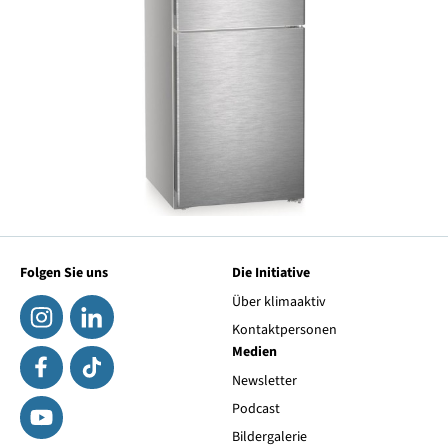
Folgen Sie uns
Die Initiative
Über klimaaktiv
Kontaktpersonen
Medien
Newsletter
Podcast
Bildergalerie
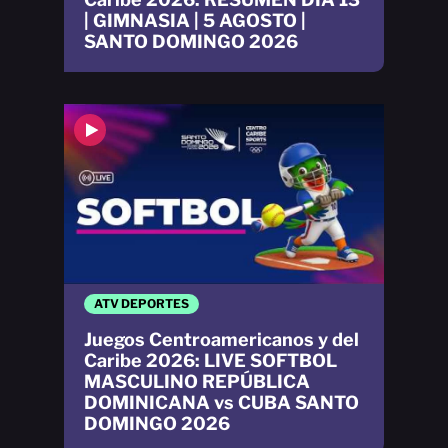
| GIMNASIA | 5 AGOSTO |
SANTO DOMINGO 2026
ATV DEPORTES
Juegos Centroamericanos y del
Caribe 2026: LIVE SOFTBOL
MASCULINO REPÚBLICA
DOMINICANA vs CUBA SANTO
DOMINGO 2026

• • • • • • •

Task objective >> Reply with only the number of lines in the material above where the string "SANTO" appears.

Answer >> 2